Aberdeen and Grampian Chamber of Commerce chief executive Russell Borthwick
Aberdeen and Grampian Chamber of Commerce chief executive Russell Borthwick said decisions in the Scottish budget could be ‘sink or swim’ for businesses in the region. Aberdeen. Image: Chris Sumner/ DC Thomson

“This week’s Scottish budget is a critical test for John Swinney — and the decisions he takes could mean sink or swim for many businesses across the north-east of Scotland in the coming months.”

Mr Borthwick argued freezing the rate known as “poundage” which sets the amounts businesses pay based on the value of their premises would support businesses as well as help boost city centres.

Many businesses in the north-east are hoping taxes known as non-domestic rates will be lower come April 2023.

This emerged in a recent draft revaluation which corrected some very high valuations set in 2015 – albeit the figures released by the assessor revealed some major winners and losers with some facing big increases in business rates bills next year –  depending on what Mr Swinney says this week.

“We want businesses to be given the comfort of a rates freeze, against a rising tide of costs, so they can invest for the future.
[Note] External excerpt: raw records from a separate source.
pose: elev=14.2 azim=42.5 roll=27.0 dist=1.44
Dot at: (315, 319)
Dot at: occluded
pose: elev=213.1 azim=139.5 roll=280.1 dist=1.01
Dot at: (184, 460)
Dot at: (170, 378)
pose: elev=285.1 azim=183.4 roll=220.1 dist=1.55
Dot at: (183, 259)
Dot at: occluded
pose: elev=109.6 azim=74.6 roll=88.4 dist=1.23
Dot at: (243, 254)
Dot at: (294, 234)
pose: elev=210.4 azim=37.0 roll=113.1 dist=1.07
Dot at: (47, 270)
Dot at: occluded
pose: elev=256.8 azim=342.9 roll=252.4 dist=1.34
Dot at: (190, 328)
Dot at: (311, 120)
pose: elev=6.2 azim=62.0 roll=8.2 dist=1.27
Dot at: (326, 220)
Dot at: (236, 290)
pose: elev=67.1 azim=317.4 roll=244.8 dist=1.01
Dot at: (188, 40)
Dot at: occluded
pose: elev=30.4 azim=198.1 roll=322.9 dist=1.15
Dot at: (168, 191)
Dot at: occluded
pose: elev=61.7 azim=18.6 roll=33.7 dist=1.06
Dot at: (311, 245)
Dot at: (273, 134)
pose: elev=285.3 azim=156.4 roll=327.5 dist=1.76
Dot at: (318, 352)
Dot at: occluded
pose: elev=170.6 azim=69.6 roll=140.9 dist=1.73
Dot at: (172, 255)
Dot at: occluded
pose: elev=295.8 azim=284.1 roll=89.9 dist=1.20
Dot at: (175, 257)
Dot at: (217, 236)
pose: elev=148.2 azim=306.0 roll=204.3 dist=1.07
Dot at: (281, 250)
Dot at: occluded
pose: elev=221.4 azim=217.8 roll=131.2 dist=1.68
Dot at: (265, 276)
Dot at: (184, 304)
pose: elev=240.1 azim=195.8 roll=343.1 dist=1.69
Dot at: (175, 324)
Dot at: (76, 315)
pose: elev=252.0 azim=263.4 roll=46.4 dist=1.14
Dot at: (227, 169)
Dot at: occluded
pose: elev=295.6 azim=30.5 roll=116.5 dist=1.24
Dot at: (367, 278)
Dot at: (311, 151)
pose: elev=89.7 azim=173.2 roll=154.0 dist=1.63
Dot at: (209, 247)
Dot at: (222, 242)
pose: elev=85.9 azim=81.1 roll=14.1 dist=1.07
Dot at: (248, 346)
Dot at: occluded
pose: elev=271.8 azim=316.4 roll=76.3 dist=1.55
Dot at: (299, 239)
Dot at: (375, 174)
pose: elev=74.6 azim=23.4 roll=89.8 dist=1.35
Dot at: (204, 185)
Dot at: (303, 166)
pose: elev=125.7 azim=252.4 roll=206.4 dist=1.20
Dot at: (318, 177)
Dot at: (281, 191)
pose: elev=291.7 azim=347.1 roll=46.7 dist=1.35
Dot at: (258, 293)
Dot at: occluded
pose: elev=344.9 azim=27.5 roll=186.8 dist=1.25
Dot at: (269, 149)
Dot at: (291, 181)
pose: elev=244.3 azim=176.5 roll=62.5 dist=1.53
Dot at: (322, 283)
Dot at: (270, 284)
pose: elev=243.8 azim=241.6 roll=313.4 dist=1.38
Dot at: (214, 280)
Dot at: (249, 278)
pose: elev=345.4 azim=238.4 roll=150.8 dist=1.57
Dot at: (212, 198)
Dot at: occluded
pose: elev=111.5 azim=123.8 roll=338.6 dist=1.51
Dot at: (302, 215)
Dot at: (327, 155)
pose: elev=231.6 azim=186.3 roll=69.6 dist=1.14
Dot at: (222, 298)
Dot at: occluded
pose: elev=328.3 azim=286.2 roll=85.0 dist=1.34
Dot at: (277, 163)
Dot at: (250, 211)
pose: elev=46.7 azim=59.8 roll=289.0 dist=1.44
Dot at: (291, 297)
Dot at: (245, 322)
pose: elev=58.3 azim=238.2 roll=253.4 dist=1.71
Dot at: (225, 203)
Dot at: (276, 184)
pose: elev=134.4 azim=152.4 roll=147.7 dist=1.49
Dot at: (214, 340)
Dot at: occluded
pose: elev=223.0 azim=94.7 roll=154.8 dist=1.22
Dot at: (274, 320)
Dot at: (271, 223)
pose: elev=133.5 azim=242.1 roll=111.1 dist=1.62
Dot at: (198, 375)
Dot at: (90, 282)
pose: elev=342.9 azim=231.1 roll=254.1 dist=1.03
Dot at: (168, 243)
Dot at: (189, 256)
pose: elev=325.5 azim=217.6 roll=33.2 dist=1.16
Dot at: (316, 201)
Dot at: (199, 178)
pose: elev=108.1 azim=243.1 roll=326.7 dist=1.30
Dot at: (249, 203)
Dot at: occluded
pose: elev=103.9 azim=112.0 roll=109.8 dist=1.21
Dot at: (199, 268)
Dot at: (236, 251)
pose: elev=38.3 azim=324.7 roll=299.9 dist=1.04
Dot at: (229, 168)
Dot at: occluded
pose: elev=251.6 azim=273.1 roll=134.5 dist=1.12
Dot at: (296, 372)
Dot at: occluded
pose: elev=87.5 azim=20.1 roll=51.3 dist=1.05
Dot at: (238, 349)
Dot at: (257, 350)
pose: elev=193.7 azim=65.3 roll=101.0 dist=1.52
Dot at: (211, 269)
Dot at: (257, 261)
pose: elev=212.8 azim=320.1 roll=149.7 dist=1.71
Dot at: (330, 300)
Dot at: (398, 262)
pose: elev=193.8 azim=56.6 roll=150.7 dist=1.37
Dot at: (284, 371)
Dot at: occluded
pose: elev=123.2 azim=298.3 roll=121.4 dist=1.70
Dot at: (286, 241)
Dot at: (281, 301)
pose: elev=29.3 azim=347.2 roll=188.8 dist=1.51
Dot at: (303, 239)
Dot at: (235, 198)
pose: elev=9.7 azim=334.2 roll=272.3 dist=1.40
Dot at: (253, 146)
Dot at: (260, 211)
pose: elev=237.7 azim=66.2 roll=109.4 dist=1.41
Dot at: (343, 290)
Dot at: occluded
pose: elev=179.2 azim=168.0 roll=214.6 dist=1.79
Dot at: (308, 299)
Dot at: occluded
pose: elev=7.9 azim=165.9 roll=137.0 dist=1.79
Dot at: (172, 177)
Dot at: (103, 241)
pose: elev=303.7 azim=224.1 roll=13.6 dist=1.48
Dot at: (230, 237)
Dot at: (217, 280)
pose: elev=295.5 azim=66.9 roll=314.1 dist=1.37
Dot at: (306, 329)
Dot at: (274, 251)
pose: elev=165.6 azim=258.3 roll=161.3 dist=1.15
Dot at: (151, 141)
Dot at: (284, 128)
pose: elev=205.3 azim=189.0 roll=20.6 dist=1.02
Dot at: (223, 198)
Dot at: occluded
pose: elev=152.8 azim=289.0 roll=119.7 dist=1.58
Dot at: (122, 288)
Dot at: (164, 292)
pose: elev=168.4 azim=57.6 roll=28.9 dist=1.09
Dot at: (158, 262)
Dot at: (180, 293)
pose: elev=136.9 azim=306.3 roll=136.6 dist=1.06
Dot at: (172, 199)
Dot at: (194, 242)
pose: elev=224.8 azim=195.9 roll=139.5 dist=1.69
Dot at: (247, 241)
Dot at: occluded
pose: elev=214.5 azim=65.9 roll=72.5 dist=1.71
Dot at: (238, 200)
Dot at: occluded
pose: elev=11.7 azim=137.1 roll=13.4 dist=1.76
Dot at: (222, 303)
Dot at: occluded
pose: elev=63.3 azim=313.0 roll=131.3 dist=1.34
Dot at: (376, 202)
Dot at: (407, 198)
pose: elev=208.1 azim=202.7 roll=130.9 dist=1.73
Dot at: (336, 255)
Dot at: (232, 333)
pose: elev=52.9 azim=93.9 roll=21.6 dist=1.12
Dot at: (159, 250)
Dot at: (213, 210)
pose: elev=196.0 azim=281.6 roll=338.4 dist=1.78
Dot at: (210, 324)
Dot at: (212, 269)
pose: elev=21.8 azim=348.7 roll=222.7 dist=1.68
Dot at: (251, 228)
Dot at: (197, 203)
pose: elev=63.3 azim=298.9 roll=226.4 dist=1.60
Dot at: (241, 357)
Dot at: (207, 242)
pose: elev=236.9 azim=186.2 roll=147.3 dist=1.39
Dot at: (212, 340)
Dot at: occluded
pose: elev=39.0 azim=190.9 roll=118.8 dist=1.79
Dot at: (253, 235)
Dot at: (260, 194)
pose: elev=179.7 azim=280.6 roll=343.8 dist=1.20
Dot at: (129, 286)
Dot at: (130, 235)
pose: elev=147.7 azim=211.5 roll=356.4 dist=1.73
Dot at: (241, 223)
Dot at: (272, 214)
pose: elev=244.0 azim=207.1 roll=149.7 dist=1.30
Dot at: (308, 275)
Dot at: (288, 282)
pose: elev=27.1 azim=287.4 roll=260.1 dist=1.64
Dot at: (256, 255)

It would also be a welcome boost for our city and town centres and the well-known challenges they continue to face,” he said.

Cut tax

Mr Borthwick added Scotland could improve it’s competitiveness by cutting tax, despite the public finances facing unprecedented pressures.

He said: “We want Scotland to be the most competitive nation in a globally competitive UK — we don’t achieve that by taxing young, aspirational people a hefty surcharge simply for wishing to make their lives here.

“While we respect that a balance has to be found in funding public services, the best way to do that is growing our tax base and creating high-quality jobs, not taxing people through the nose.”

Fund entrepreneurs

The AGCC boss further pointed to the decline in support for business start-ups and support through Scottish Enterprise.

“And finally, in challenging times governments will look at where they can cut their cloth,” he said.

“We are absolutely clear this must not be to the cost of investing in new business start-ups and scale-ups.

“We’ve seen, for example, a £62 million real terms cut to the budget of Scottish Enterprise in recent years — there are better places to seek government efficiencies than pulling the rug out from underneath Scotland’s entrepreneurs who are the very people who can create the conditions for success in our economy over the long term.

“We look forward to a budget this week which prioritises growth, productivity, allows Scotland to compete and lets business lead from the front in delivery.”

…or raise taxes

However, Strathclyde University’s Fraser of Allander Institute’s pre-budget report has suggested the Scottish government could use tax levers to “raise more revenue” to help soften the blow of a “deteriorating” economy.

Mairi Spowage, director of the Fraser of Allander Institut
Mairi Spowage, director of the Fraser of Allander Institute said Mr Swinney faced ‘an unprecedently tricky time for the Scottish public finances’. Image: Strathclyde University

Setting out concerns that high inflation will “eat away” at living standards over the next two years, the influential think tank highlighted the Scottish Government has some room to manoeuvre.

The institute’s report highlighted the UK Government’s autumn statement will see Scotland receive an extra £1.5 billion over 2023/24 and 2024/25, which will more or less offset the inflationary impacts to the Scottish economy.

Professor Mairi Spowage, director of the institute, said: “John Swinney is getting set to present his first budget in seven years, in what he acknowledged is an unprecedently tricky time for the Scottish public finances.

“The challenges he has been dealing with for 2022/23 ease a bit for 2023/24: there was some additional money announced at the autumn statement which generated around £1 billion of consequentials, offsetting the inflationary pressures on the budget.

“But there is also flexibility that the Deputy First Minister has for the next financial year that were not available to him for this year – the Scottish Government does have tax powers that could be used, if he wishes, to raise more revenue.”